**Text segment**
....................

Tool to allow inline IL in C# / VB.Net

C# doesn’t support inline IL.  As an experiment, I wrote a post-compiler tool that allows primitive IL inlining for C# / VB.Net (or any .net language).

(My main goal here was I actually wanted to try out fxcop and needed some pet project to do it with - but that’s another story).

 

Examples

Here are some examples of inputs that it can compile. It also handles the pdbs properly, so you can even debug the IL snippets alongside the rest of the source code.

 

1) A trivial example of inline IL in C#.

using System;

class Program

{

    static void Main()

    {

        int x = 3;

        int y = 4;

        int z = 5;

        // Here's some inline IL; “x=x+y+z”

#if IL

        ldloc x

        ldloc y

        add

        ldloc z

        add

        stloc x

#endif

        Console.WriteLine(x);

    }

}

 

 

2) A similarly trivial example of inline IL in VB.Net

' VB demo with inline IL

module m1

sub Main()

        Console.WriteLine("Hi!")

        Dim x As Integer

        x = 3

#If IL Then

        // Here's some inline IL

        ldloc x

        dup

        add

        stloc x

#End If

        Console.WriteLine(x)

    End Sub

end module

 

 

3) An example of using inline IL to inject a filter in C#. This is more interesting because C# doesn’t support filters, so we’re actually adding new functionality here.

using System;

class Foo

{

    static void ThrowMe()

    {

        throw new ArgumentException();

    }

    static void Main()

    {

        string x;

        object ex = null;

#if IL

        // declare a new local.

        .locals init (int32 ghi)

     .try

        {

#endif

            x = "a";

            ThrowMe();

#if IL

            leave.s IL_ExitTryCatch

        } // end try block

        filter

        {

            // Exception object is on the stack.

....................

**Supplied data**
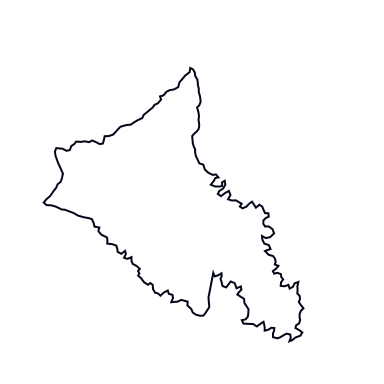 Palma Sola, Santa Catarina, Brazil (orthographic projection), rotated 285°
{"feature_id": "56859067B30119387857874", "entity_name": "Palma Sola", "entity_type": "district", "adm_level": 2, "iso_a3": "BRA", "parent_name": "Brazil", "parent_adm1": "Santa Catarina", "projection": "orthographic", "projection_center": [-53.322, -26.383], "detail": "fine", "context": "isolated", "style": "outline", "palette": "ink", "viewbox_px": 384, "rotation_deg": 285, "n_neighbors": 0, "source": "geoboundaries", "source_scale": "gbopen_adm2", "svg_char_len": 3639}
<svg xmlns="http://www.w3.org/2000/svg" viewBox="0 0 384 384"><g transform="rotate(285 192 192)"><path d="M141.7,54.8L142.7,59.5L142.7,63.5L142.1,67.2L141.4,70.7L142.0,73.8L141.6,77.2L141.1,83.0L139.7,88.0L139.6,93.9L140.0,98.8L139.9,102.3L136.8,104.9L133.3,106.8L133.7,111.7L130.0,111.7L127.3,115.5L126.1,121.6L123.5,122.8L120.2,123.5L121.0,128.7L120.6,132.8L117.6,134.6L115.0,135.7L114.0,139.7L117.8,142.6L115.1,144.2L110.9,143.4L110.7,147.0L113.4,150.4L109.9,151.3L107.2,153.3L106.2,157.7L104.2,161.5L101.8,160.3L99.8,162.2L97.2,161.6L95.7,164.9L92.4,169.1L91.0,173.5L93.3,175.3L92.1,178.1L88.3,179.4L85.2,182.3L85.2,185.4L83.7,188.4L87.5,190.7L90.6,194.1L87.6,196.0L87.6,199.7L84.7,201.1L80.2,200.5L81.2,203.4L82.5,206.7L85.0,209.5L85.0,216.2L81.2,216.9L78.8,221.6L75.8,223.9L74.5,227.6L74.5,231.7L75.5,235.0L78.3,236.2L81.9,237.4L85.3,238.5L94.4,235.2L119.4,233.5L116.4,235.8L118.4,239.0L121.1,241.5L118.4,242.5L115.6,242.0L113.0,243.7L109.1,245.8L108.7,249.7L112.0,251.1L115.6,252.5L115.0,256.9L110.5,259.9L113.4,263.6L110.4,265.0L107.6,263.3L104.7,262.3L103.6,265.7L102.2,270.0L98.4,271.3L96.2,273.8L93.4,276.9L89.4,277.8L85.9,278.2L82.8,276.7L81.1,273.3L78.2,275.7L79.2,280.5L80.3,285.2L78.9,289.4L82.6,292.4L85.1,294.7L82.5,296.1L79.9,297.3L76.9,298.1L78.6,301.2L81.4,303.8L81.9,306.8L79.0,307.2L76.3,306.8L72.7,307.9L72.8,312.5L74.5,314.8L77.6,317.8L79.6,319.9L79.8,323.7L76.9,325.1L73.1,324.8L74.9,327.2L78.3,329.7L81.3,333.9L84.9,334.9L86.4,331.2L87.4,327.1L90.2,327.1L92.8,329.5L96.4,329.5L99.2,328.2L102.3,327.5L105.4,327.9L108.5,329.8L111.0,326.4L113.4,323.6L116.4,324.1L119.5,322.9L121.2,320.0L124.4,319.4L128.3,318.2L132.6,318.0L130.4,314.8L126.5,314.0L124.0,311.3L127.2,309.2L124.9,305.8L124.3,302.0L127.7,301.4L131.1,302.7L132.9,300.3L135.7,299.1L136.0,295.3L134.4,292.5L136.5,290.6L139.5,292.9L143.0,294.6L143.4,290.8L146.2,290.9L149.2,289.3L151.1,286.9L151.2,282.2L153.9,277.8L155.6,280.1L157.2,282.6L160.6,280.0L160.8,275.3L164.2,272.3L167.6,271.0L166.6,275.4L168.8,279.3L173.3,282.0L177.0,279.3L178.6,275.0L177.6,271.6L179.6,269.2L183.0,268.3L186.1,270.1L188.0,272.5L191.2,271.3L190.5,268.0L192.8,266.1L196.1,263.6L197.1,260.3L193.4,257.8L195.5,255.5L198.2,252.5L195.7,250.4L192.0,248.4L189.3,245.1L190.3,242.0L193.5,243.0L194.3,239.9L195.3,236.7L194.1,232.6L194.3,228.8L199.1,229.9L202.6,227.3L199.2,223.9L195.5,221.1L196.8,217.4L200.0,218.1L203.5,221.2L207.7,222.3L211.3,220.7L209.2,218.6L205.7,219.5L204.3,217.0L203.3,212.8L203.9,208.3L208.6,210.3L211.6,210.9L212.9,213.7L215.2,210.5L213.9,207.7L214.8,202.8L217.1,198.5L221.4,195.8L221.5,191.7L224.1,189.6L227.7,186.5L231.2,184.7L234.0,184.0L236.3,182.0L239.2,180.2L242.4,179.0L246.1,177.7L249.0,179.1L251.6,180.9L254.2,182.0L257.0,182.0L259.9,181.2L263.1,179.7L267.1,179.1L270.9,177.5L275.0,175.0L277.6,176.6L281.5,177.0L286.4,175.0L290.5,172.6L293.8,171.7L296.8,170.0L299.6,169.1L302.1,168.0L304.9,165.1L308.1,163.8L310.7,161.2L311.3,158.2L307.1,158.7L302.9,155.4L294.6,151.5L289.7,151.5L286.6,148.3L284.4,143.8L282.1,141.3L278.0,139.5L276.1,136.4L273.2,138.2L268.9,136.1L266.4,133.2L263.5,132.2L253.8,125.3L250.6,124.9L247.1,120.7L243.9,117.7L241.1,115.3L240.1,112.2L238.2,108.7L236.4,105.9L233.1,104.1L230.6,102.9L227.0,100.9L224.5,97.2L223.3,93.2L220.3,93.4L215.8,93.4L214.4,90.6L215.4,86.0L215.9,82.1L213.5,79.8L213.2,75.1L211.6,71.7L210.8,67.2L207.6,65.7L205.1,63.5L200.8,63.1L199.3,60.0L200.3,55.9L199.3,49.6L195.6,49.1L191.7,50.8L188.0,53.3L185.1,55.4L182.0,58.0L178.9,60.5L176.3,62.6L170.9,62.8L167.7,62.4L164.7,60.2L160.8,59.7L158.2,58.5L154.6,57.2L151.2,55.9L147.4,53.3L143.5,51.5L141.7,54.8Z" fill="none" stroke="#020617" stroke-width="2"/></g></svg>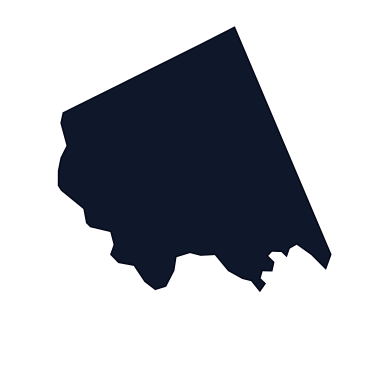 Anson, North Carolina, United States of America, rotated 152°
{"feature_id": "52423323B73600596363110", "entity_name": "Anson", "entity_type": "district", "adm_level": 2, "iso_a3": "USA", "parent_name": "United States of America", "parent_adm1": "North Carolina", "projection": "equal_earth", "projection_center": [-80.065, 35.009], "detail": "fine", "context": "isolated", "style": "filled", "palette": "ink", "viewbox_px": 384, "rotation_deg": 152, "n_neighbors": 0, "source": "geoboundaries", "source_scale": "gbopen_adm2", "svg_char_len": 868}
<svg xmlns="http://www.w3.org/2000/svg" viewBox="0 0 384 384"><g transform="rotate(152 192 192)"><path d="M98.8,71.7L88.8,185.6L87.7,198.1L77.2,317.5L85.0,317.6L95.3,317.8L119.4,318.2L121.5,318.3L155.8,319.2L169.4,319.6L185.1,320.0L185.6,320.0L195.7,320.3L197.8,320.3L212.4,320.7L219.9,320.9L226.8,321.1L233.0,321.3L268.3,322.3L268.5,322.3L275.2,314.3L280.4,291.4L291.5,283.5L299.8,273.4L306.8,260.4L306.3,254.7L295.1,228.0L299.4,214.3L297.8,209.1L282.1,195.3L285.3,181.9L292.9,174.9L289.8,164.3L277.4,154.5L275.5,135.1L270.1,123.3L259.4,121.3L245.0,131.3L236.6,142.5L222.1,139.7L213.9,132.2L200.8,126.1L196.6,105.5L187.9,92.1L181.0,85.9L178.5,72.8L170.5,76.9L172.8,83.7L167.0,89.8L158.5,85.0L152.9,91.6L155.6,100.3L149.3,102.5L140.6,97.5L138.6,91.2L132.6,96.8L123.9,97.1L115.7,80.8L109.9,61.7L98.8,71.7Z" fill="#0f172a" stroke="#020617" stroke-width="1.5"/></g></svg>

....................

**Stated problem A**
Print the part of the inline IL post between "(My main goal" and "the source code.", inclusive, with every word unchanged.
**Stated problem B**
Proceed with the inline IL post, starting right after the last sentence shown.

**Output A**
(My main goal here was I actually wanted to try out fxcop and needed some pet project to do it with - but that’s another story).

 

Examples

Here are some examples of inputs that it can compile. It also handles the pdbs properly, so you can even debug the IL snippets alongside the rest of the source code.

**Output B**
            stloc ex

#endif

            Console.WriteLine("Inside Filter. Object=" + ex);

            x += "b";

#if IL

            ldc.i4.1 // true - execute handler

            endfilter

        } // end filter

        { // begin handler

#endif

            Console.WriteLine("Yow! In handler now!");

            x += "c";

#if IL

            leave.s IL_ExitTryCatch

        } // end handler

        IL_ExitTryCatch: nop

#endif

        Console.WriteLine("Back in C#");

        Console.WriteLine(x);

    } // end Main

} // end Class Foo

 

 

 

How does it work?

This IL inliner is really just a parlor trick. It’s just a  post-compile tool which round trips the source  through ilasm / ildasm, and injects the new IL in the middle.

Specifically

1) It invokes another process (such as C# / VB.Net) to compile the original source using the high level compiler. E.g.:

csc %input_file% /debug+ /out:%temp_output%

You’ll notice the IL snippets are conveniently under an #ifdef such that the compiler doesn’t get confused by it. This also introduces a key limitation which I’ll discuss below.

2) ILDasm the output. E.g.:

ildasm %temp_output% /linenum /out=%temp_il_output%

3) Find the inline IL snippets in the original source. It turns out that ilasm is sufficiently intelligent that this is mainly just text processing. You could do it with a perl script.

4) Inject these snippets back into the ildasm output from step #2. Be sure to add .line directives to map the pdbs

5) run ilasm on the newly merged file.

ilasm %temp_il_output% /output=%output_file% /optimize /debug

 

Here’s a quick demo. For the first C# example, the main() function from the IL file before injecting the snippet (%temp_il_output%) is:

  .method private hidebysig static void Main() cil managed

  {

    .entrypoint

    // Code size 14 (0xe)

    .maxstack 1

    .locals init ([0] int32 x,

             [1] int32 y,

             [2] int32 z)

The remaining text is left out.